Currents/voltages graph for an electrical circuit

Question

I am trying to design the network graph for an electrical circuit. I have done this by hand so far. Here is the code for the voltages graph

g = Graph[{0, 1, 2, 3, 4},
   {0 -> 1, 1 -> 2, 2 -> 1, 3 -> 2, 4 -> 3, 0 -> 4, 4 -> 0, 1 -> 3}];
PropertyValue[g, VertexLabels] = Table[i -> StringForm["(`1`)", i], {i, 0, EdgeCount[basic]}]; 

PropertyValue[{g, 0 -> 1}, EdgeLabels] = Placed[2, {1/2, {1/2, 0}}];
PropertyValue[{g, 1 -> 3}, EdgeLabels] = Placed[10, {1/2, {3/2, 1/2}}];
PropertyValue[{g, 1 -> 2}, EdgeLabels] = Placed[2, {1/2, {-1/2, -1/2}}];
PropertyValue[{g, 0 -> 4}, EdgeLabels] = Placed[3, {1/2, {-1/2, 1/2}}];

Here is the result:

I have a similar one for currents and now I need to apply Kirchhoff's laws and the only way out of this right now is doing it by hand. So my question is: is there any other more efficient way around what I am doing here?

Answer 1

A resistor network can be represented with an undirected (multi-)graph. We are going to orient each edge to obtain a directed graph, so we have a reference for which direction the current is flowing.

Let $B$ be the vertex-edge incidence matrix of the oriented graph. This can be obtained with IncidenceMatrix.

Let $v=(v_1, \dots, v_n)$ be the vector of voltages at each node, $j=(j_1, \dots, j_m)$ the vector of currents through each edge, and $c = (c_1, \dots, c_m)$ the conductance of each resistor.

Let us put a voltage between nodes $s$ and $t$.

Kirchoff's current law tells us that the sum of currents is zero at each node except $s$ and $t$ where it is some $i$ and $-i$ respectively. In matrix notation, the sum of currents at each node is $Bj$.

Ohm's law tells us that $j = c (B^T v)$.

Putting the two together we get the sum of currents at each node as $B C B^T v$ where $C$ is a diagonal matrix obtained from $c$.

Now in Mathematica,

edges = {
   1 -> 2,
   1 -> 2,
   1 -> 3,
   2 -> 4,
   4 -> 3,
   5 -> 6,
   6 -> 4,
   5 -> 1
   };

SeedRandom[42];
conductances = RandomReal[{0.1, 1}, Length[edges]]

g = Graph[edges]

b = IncidenceMatrix[g]

c = DiagonalMatrix@SparseArray[conductances]

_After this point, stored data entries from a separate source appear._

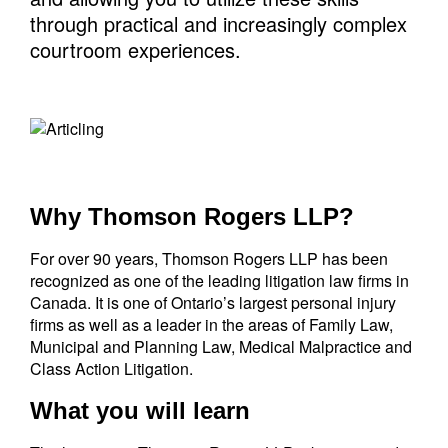
through practical and increasingly complex
courtroom experiences.
Why Thomson Rogers LLP?
For over 90 years, Thomson Rogers LLP has been
recognized as one of the leading litigation law firms in
Canada. It is one of Ontario’s largest personal injury
firms as well as a leader in the areas of Family Law,
Municipal and Planning Law, Medical Malpractice and
Class Action Litigation.
What you will learn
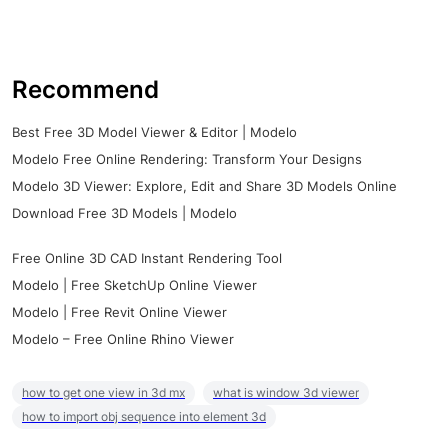
Recommend
Best Free 3D Model Viewer & Editor | Modelo
Modelo Free Online Rendering: Transform Your Designs
Modelo 3D Viewer: Explore, Edit and Share 3D Models Online
Download Free 3D Models | Modelo
Free Online 3D CAD Instant Rendering Tool
Modelo | Free SketchUp Online Viewer
Modelo | Free Revit Online Viewer
Modelo – Free Online Rhino Viewer
how to get one view in 3d mx
what is window 3d viewer
how to import obj sequence into element 3d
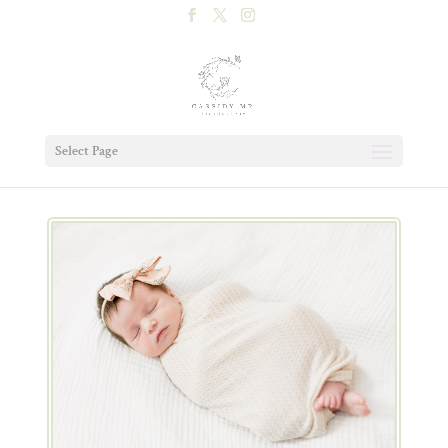
Select Page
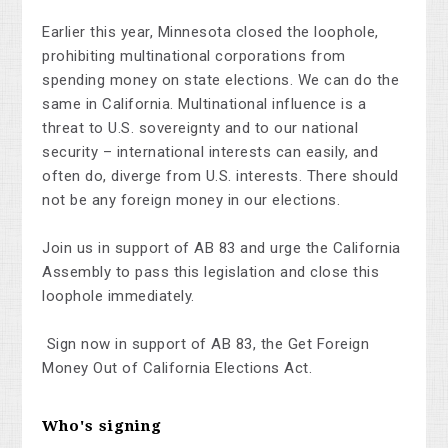
Earlier this year, Minnesota closed the loophole,
prohibiting multinational corporations from
spending money on state elections. We can do the
same in California. Multinational influence is a
threat to U.S. sovereignty and to our national
security – international interests can easily, and
often do, diverge from U.S. interests. There should
not be any foreign money in our elections.
Join us in support of AB 83 and urge the California
Assembly to pass this legislation and close this
loophole immediately.
Sign now in support of AB 83, the Get Foreign
Money Out of California Elections Act.
Who's signing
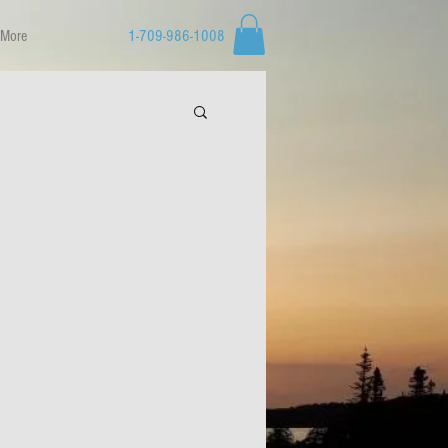
More
1-709-986-1008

s = 1; t = 6; (* index of sink and source node *)
totalCurrent = 1 (* total current from s to t *)

Now we can get the voltages at each node.

voltages = 
 LinearSolve[
   b.c.Transpose[b],
   ReplacePart[
     ConstantArray[0, VertexCount[g]],
     {s -> -totalCurrent, t -> totalCurrent}
   ]
 ]

This system is underdetermined (corresponding to the fact that there's no reference for the voltages and only voltage differences make sense), but luckily Mathematica is smart enough to deal with that.

Get the current through each edge:

currents = conductances (voltages.b)

Get the effective resistance between s and t:

effectiveResistance = (voltages[[t]] - voltages[[s]])/current

---

Unfortunately, Mathematica is not capable of styling parallel edges differently. Below I'll use a simple graph (no multi-edges) to illustrate how to visualize the result.

Let this be our graph:

ug = Graph[GraphData["GreatRhombicuboctahedralGraph"], 
   GraphStyle -> "BasicBlack", VertexSize -> 0.5];

We orient edges in an arbitrary way:

g = DirectedGraph[ug, "Acyclic"]

Then use the above code, but set the same conductance for all edges,

conductances = N@ConstantArray[1, EdgeCount[g]];

and choose

s = 1; t = 12;

Visualize voltages:

Graph[
 ug,
 VertexStyle -> 
    Thread[VertexList[ug] -> ColorData["Rainbow"] /@ Rescale[voltages]],
 VertexSize -> {s -> 1, t -> 1}
]

Visualize current magnitudes though each edge:

Graph[ug,
 EdgeStyle -> Prepend[
   Thread[EdgeList[ug] -> (ColorData["Rainbow"] /@ Rescale@Abs[currents])],
   Thickness[0.02]],
 VertexSize -> {s -> 1, t -> 1}
]